▶ What you have to do
Every line from the one with "font-size:12px; text-align:center; line-height:21px;" through the end of the records below should be restated word for word, and nothing outside that span.
____________
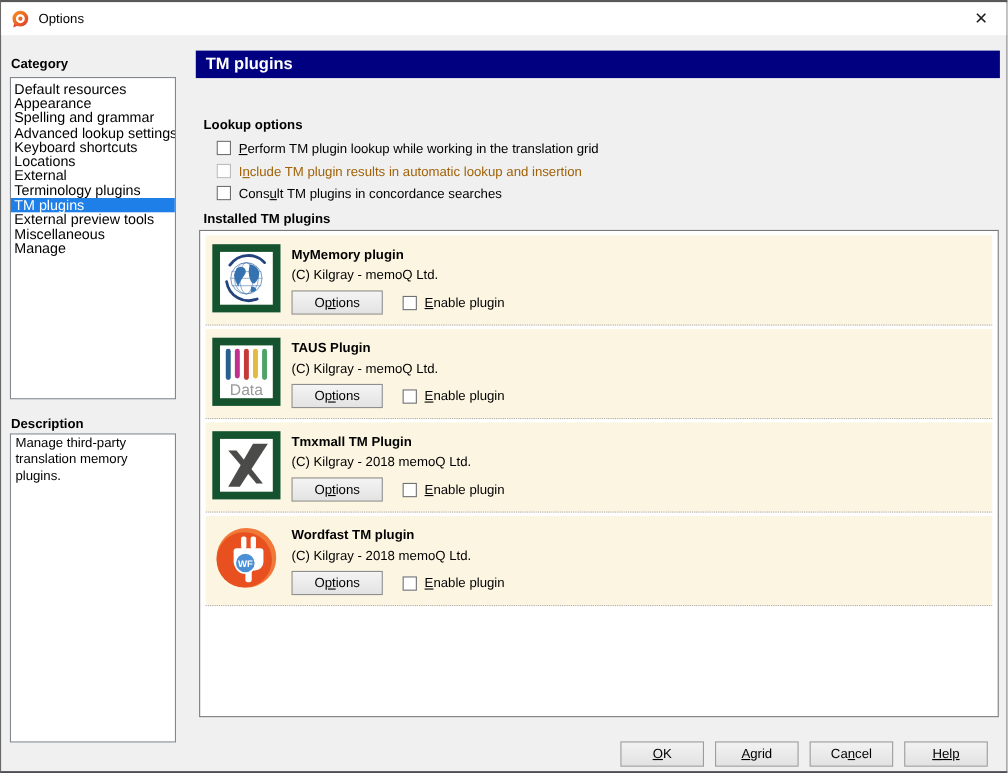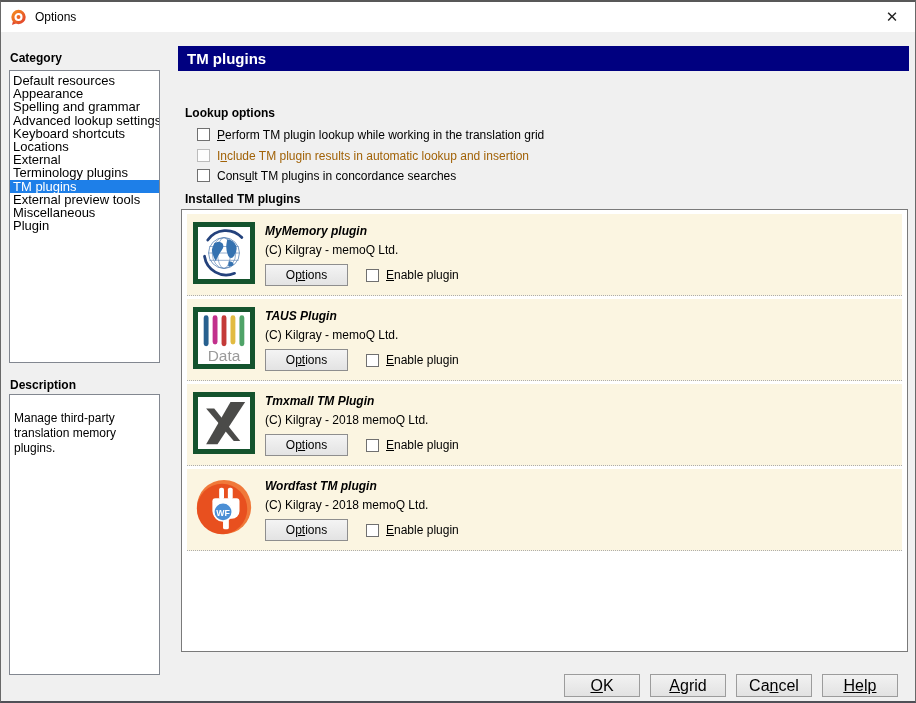--- a/index.html
+++ b/index.html
@@ -12,48 +12,48 @@
   .titlebar .title { margin-left:8px; font-size:12px; }
   .close-btn { position:absolute; right:6px; top:0; width:34px; height:30px; display:flex; align-items:center; justify-content:center;
                font-size:15px; color:#222; cursor:default; }
   
   .section-label { font-weight:bold; font-size:12px; }
   .cat-label { position:absolute; left:9px; top:49px; }
   .listbox { position:absolute; left:8px; top:68px; width:151px; height:293px; background:#fff; border:1px solid #828790; padding-top:3px; overflow:hidden; }
   .listbox .item { font-size:13px; line-height:13.2px; padding-left:3px; white-space:nowrap; }
   .listbox .item.selected { background:#1E7FE8; color:#fff; }
   .desc-label { position:absolute; left:9px; top:376px; }
-  .desc-box { position:absolute; left:8px; top:392px; width:151px; height:281px; background:#fff; border:1px solid #828790; padding:16px 4px; line-height:15px; }
+  .desc-box { position:absolute; left:8px; top:392px; width:151px; height:281px; background:#fff; border:1px solid #828790; padding:0 4px; line-height:15px; }
   
   .main-header { position:absolute; left:177px; top:44px; width:731px; height:25px; background:#000080; color:#fff;
                  font-weight:bold; font-size:15px; line-height:25px; padding-left:9px; }
   .lookup-label { position:absolute; left:184px; top:104px; }
   .chk-row { position:absolute; left:196px; display:flex; align-items:flex-start; }
   .cb { width:13px; height:13px; background:#fff; border:1px solid #707070; flex:0 0 13px; margin-top:0; }
   .chk-row .txt { margin-left:7px; line-height:14px; }
   .chk-row.disabled .cb { border-color:#BCBCBC; background:#FDFDFD; }
   .chk-row.disabled .txt { color:#a16207; }
   .u { text-decoration:underline; }
   .installed-label { position:absolute; left:184px; top:190px; }
   .plugins-box { position:absolute; left:180px; top:207px; width:727px; height:443px; background:#fff; border:1px solid #7A7A7A; padding:4px 5px 0 5px; }
   .plugin-row { height:82px; background:#FBF5E1; border-bottom:1px dotted #ADADAD; margin-bottom:3px; display:flex; padding:8px 0 0 6px; }
-  .plugin-icon { width:62px; height:62px; flex:0 0 62px; background:#fff; border:5px solid #14532d; }
+  .plugin-icon { width:62px; height:62px; flex:0 0 62px; background:#fff; border:7px solid #14532d; }
   .plugin-icon.no-frame { background:transparent; border:none; }
   .plugin-icon svg { width:100%; height:100%; display:block; }
   .plugin-info { margin-left:10px; }
-  .plugin-name { font-weight:bold; font-size:12px; margin-top:2px;font-style:italic; }
+  .plugin-name { font-weight:bold; font-size:12px; margin-top:2px; }
   .plugin-copy { margin-top:5px; font-size:12px; }
   .plugin-controls { margin-top:7px; display:flex; align-items:center; }
   .options-btn { width:83px; height:22px; background:linear-gradient(#F4F4F4,#E3E3E3); border:1px solid #8E8E8E;
                  font-family:"Liberation Sans", sans-serif; font-size:12px; text-align:center; line-height:20px; }
   .plugin-controls .chk { display:flex; align-items:center; margin-left:18px;justify-content:center; }
   .plugin-controls .chk .txt { margin-left:7px; }
   
   .footer-btn { position:absolute; top:672px; width:76px; height:23px; background:linear-gradient(#F2F2F2,#E2E2E2);
-                border:1px solid #9C9C9C; font-family:"Liberation Sans", sans-serif; font-size:16px; text-align:center; line-height:21px; }
+                border:1px solid #9C9C9C; font-family:"Liberation Sans", sans-serif; font-size:12px; text-align:center; line-height:21px; }
   .btn-ok{left:563px;} .btn-apply{left:649px;} .btn-cancel{left:735px;} .btn-help{left:821px;text-decoration:underline;}
 </style>
 </head>
 <body>
 
 <div class="window">
 
   <div class="titlebar">
     <svg width="17" height="17" viewBox="0 0 17 17">
       <defs>
@@ -76,21 +76,21 @@
     <div class="item">Appearance</div>
     <div class="item">Spelling and grammar</div>
     <div class="item">Advanced lookup settings</div>
     <div class="item">Keyboard shortcuts</div>
     <div class="item">Locations</div>
     <div class="item">External</div>
     <div class="item">Terminology plugins</div>
     <div class="item selected">TM plugins</div>
     <div class="item">External preview tools</div>
     <div class="item">Miscellaneous</div>
-    <div class="item">Plugin</div>
+    <div class="item">Manage</div>
   </div>
   <div class="section-label desc-label">Description</div>
   <div class="desc-box">Manage third-party translation memory plugins.</div>
 
   <div class="main-header">TM plugins</div>
 
   <div class="section-label lookup-label">Lookup options</div>
 
   <div class="chk-row" style="top:126px;">
     <span class="cb"></span>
____________
▶ Exercise output
+                border:1px solid #9C9C9C; font-family:"Liberation Sans", sans-serif; font-size:12px; text-align:center; line-height:21px; }
   .btn-ok{left:563px;} .btn-apply{left:649px;} .btn-cancel{left:735px;} .btn-help{left:821px;text-decoration:underline;}
 </style>
 </head>
 <body>
 
 <div class="window">
 
   <div class="titlebar">
     <svg width="17" height="17" viewBox="0 0 17 17">
       <defs>
@@ -76,21 +76,21 @@
     <div class="item">Appearance</div>
     <div class="item">Spelling and grammar</div>
     <div class="item">Advanced lookup settings</div>
     <div class="item">Keyboard shortcuts</div>
     <div class="item">Locations</div>
     <div class="item">External</div>
     <div class="item">Terminology plugins</div>
     <div class="item selected">TM plugins</div>
     <div class="item">External preview tools</div>
     <div class="item">Miscellaneous</div>
-    <div class="item">Plugin</div>
+    <div class="item">Manage</div>
   </div>
   <div class="section-label desc-label">Description</div>
   <div class="desc-box">Manage third-party translation memory plugins.</div>
 
   <div class="main-header">TM plugins</div>
 
   <div class="section-label lookup-label">Lookup options</div>
 
   <div class="chk-row" style="top:126px;">
     <span class="cb"></span>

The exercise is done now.